Texto de estudio
Aldrich Alfredo Cabrera Ponce

Autor

De nacionalidad mexicana. Es egresado de Ingeniería en Mecatrónica del ITSA. Actualmente, estudia la Maestría en Ciencias Computacionales en el INAOE y forma parte del Grupo de Drones Inteligentes. Sus áreas de interés son el procesamiento de imágenes aéreas para la unión y creación de mosaicos.


José Martínez Carranza

Autor

De nacionalidad mexicana. Es egresado del Doctorado en Ciencias Computacionales de la Universidad de Bristol (UB), Inglaterra. En el ámbito laboral, es investigador titular A del Departamento de Ciencias Computacionales (DCC) del Instituto Nacional de Astrofísica Óptica y Electrónica (INAOE), donde dirige el Grupo de Drones Inteligentes, el cual ha obtenido diversos premios nacionales e internacionales. Además, la UB, le otorgó el nombramiento honorario de Senior Research Fellow en el DCC; actualmente, trabaja en el diseño de propuestas novedosas para el aprovechamiento de cámaras monoculares en drones aéreos.

Partes del ejercicio
1. Reproduce el fragmento de las semblanzas de los autores que comienza en las palabras "De nacionalidad mexicana. Es egresado del" y termina después de "en drones aéreos.".
2. En las semblanzas de los autores, convierte en una lista breve el párrafo que empieza con "De nacionalidad mexicana. Es egresado del Doctorado" y conserva sus datos principales.
3. Prolonga las semblanzas de los autores a partir de la última oración mostrada.

Datos de origen
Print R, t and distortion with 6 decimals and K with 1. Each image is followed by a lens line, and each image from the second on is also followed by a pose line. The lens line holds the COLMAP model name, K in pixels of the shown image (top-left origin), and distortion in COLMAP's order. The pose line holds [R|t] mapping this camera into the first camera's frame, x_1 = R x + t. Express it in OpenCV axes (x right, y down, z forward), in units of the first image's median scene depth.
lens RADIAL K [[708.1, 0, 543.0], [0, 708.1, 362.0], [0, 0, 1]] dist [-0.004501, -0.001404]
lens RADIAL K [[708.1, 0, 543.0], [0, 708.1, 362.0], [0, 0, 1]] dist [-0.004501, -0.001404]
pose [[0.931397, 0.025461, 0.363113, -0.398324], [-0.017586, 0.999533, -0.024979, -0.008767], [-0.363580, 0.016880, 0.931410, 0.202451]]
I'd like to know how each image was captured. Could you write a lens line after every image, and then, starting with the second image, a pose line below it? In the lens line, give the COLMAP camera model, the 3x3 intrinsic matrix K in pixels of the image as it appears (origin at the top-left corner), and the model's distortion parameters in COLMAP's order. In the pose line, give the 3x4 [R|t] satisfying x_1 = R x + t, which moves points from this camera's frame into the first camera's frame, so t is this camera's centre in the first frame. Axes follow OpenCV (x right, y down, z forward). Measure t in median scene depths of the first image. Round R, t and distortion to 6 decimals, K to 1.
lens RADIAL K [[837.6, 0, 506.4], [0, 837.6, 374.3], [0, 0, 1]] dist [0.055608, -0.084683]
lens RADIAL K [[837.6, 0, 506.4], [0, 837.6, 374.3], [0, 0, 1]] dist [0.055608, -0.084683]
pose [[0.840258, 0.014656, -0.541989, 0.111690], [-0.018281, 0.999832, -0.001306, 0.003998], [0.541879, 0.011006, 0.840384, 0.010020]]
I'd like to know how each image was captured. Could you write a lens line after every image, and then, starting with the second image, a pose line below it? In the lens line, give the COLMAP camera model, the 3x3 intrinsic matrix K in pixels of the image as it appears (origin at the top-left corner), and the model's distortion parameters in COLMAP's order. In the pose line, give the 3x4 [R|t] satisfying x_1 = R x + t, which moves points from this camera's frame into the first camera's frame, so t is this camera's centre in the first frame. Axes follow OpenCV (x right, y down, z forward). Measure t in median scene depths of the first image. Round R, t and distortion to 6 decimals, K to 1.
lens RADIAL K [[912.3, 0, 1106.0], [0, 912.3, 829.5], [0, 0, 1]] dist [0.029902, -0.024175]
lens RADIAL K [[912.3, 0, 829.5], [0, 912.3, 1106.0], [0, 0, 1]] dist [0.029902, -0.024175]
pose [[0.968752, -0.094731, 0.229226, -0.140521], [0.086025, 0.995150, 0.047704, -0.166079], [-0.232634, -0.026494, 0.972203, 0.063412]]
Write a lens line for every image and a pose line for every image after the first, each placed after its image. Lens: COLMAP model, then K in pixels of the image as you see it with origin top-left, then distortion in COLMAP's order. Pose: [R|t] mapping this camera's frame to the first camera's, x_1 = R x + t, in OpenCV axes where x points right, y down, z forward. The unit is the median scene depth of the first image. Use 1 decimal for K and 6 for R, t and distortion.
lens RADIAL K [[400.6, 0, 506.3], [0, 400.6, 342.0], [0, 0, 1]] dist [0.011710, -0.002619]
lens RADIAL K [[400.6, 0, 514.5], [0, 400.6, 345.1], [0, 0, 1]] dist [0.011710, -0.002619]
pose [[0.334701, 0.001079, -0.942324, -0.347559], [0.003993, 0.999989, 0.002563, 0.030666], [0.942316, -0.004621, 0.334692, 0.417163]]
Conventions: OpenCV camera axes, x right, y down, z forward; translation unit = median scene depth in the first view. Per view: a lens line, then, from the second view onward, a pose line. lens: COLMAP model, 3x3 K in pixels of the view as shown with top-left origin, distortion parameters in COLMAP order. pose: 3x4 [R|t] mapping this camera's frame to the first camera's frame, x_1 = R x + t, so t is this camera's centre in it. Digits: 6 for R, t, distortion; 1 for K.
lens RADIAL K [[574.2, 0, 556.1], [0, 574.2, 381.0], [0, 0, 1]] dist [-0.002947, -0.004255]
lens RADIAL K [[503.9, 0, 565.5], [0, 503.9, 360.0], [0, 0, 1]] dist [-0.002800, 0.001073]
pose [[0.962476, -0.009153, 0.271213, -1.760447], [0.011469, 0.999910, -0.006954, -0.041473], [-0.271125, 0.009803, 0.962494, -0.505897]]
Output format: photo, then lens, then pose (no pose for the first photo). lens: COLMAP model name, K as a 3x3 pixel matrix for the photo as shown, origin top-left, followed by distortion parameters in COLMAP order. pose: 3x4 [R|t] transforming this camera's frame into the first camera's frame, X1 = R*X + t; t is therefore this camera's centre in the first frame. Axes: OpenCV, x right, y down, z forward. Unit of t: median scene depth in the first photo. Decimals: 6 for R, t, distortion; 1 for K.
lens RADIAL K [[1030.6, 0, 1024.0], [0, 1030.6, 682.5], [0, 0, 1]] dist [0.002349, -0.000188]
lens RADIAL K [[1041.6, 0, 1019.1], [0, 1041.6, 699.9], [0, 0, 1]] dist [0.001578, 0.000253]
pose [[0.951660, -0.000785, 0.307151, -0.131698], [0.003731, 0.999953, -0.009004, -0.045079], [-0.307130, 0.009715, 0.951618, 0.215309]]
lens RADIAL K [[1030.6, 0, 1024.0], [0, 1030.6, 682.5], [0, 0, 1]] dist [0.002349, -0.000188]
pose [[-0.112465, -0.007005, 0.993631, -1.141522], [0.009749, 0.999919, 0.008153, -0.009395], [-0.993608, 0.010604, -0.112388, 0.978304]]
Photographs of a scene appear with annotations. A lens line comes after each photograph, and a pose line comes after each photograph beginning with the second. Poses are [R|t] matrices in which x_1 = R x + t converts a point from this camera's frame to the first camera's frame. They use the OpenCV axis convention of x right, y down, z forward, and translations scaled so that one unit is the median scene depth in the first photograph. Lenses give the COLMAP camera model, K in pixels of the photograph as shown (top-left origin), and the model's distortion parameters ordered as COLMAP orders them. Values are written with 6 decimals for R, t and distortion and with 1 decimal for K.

Conjunto de respuestas
1.
De nacionalidad mexicana. Es egresado del Doctorado en Ciencias Computacionales de la Universidad de Bristol (UB), Inglaterra. En el ámbito laboral, es investigador titular A del Departamento de Ciencias Computacionales (DCC) del Instituto Nacional de Astrofísica Óptica y Electrónica (INAOE), donde dirige el Grupo de Drones Inteligentes, el cual ha obtenido diversos premios nacionales e internacionales. Además, la UB, le otorgó el nombramiento honorario de Senior Research Fellow en el DCC; actualmente, trabaja en el diseño de propuestas novedosas para el aprovechamiento de cámaras monoculares en drones aéreos.

2.
- Nacionalidad: mexicana.
- Formación: Doctorado en Ciencias Computacionales por la Universidad de Bristol (UB), Inglaterra.
- Cargo: investigador titular A del Departamento de Ciencias Computacionales (DCC) del Instituto Nacional de Astrofísica Óptica y Electrónica (INAOE).
- Dirige el Grupo de Drones Inteligentes, que ha obtenido diversos premios nacionales e internacionales.
- La UB le otorgó el nombramiento honorario de Senior Research Fellow en el DCC.
- Trabajo actual: diseño de propuestas novedosas para aprovechar cámaras monoculares en drones aéreos.

3.
Edgar Jacob Sosa Cerón

Autor

De nacionalidad mexicana. Se graduó en Ingeniería en Ciencias de la Computación de la Benemérita Universidad Autónoma de Puebla (BUAP). Colaboró en el proyecto Sistema de Captura y Procesamiento de Video y Fotografía Aérea para Drones y Aviones Ligeros del DCC del INAOE, donde sus actividades fueron la creación y coloración de mallas tridimensionales en tiempo real a partir de nubes de puntos de imágenes aéreas.


Mariana Edith Miranda Varela

Autor

De nacionalidad mexicana. Recibió el grado de doctora en Inteligencia Artificial en la Universidad Veracruzana. Colaboró en el proyecto Sistema de Captura y Procesamiento de Video y Fotografía Aérea para Drones y Aviones Ligeros del DCC del INAOE, donde realizó modelos 3D y segmentación de imágenes aéreas. Sus áreas de interés son clasificación y segmentación de imágenes, aprendizaje profundo, cómputo evolutivo y optimización.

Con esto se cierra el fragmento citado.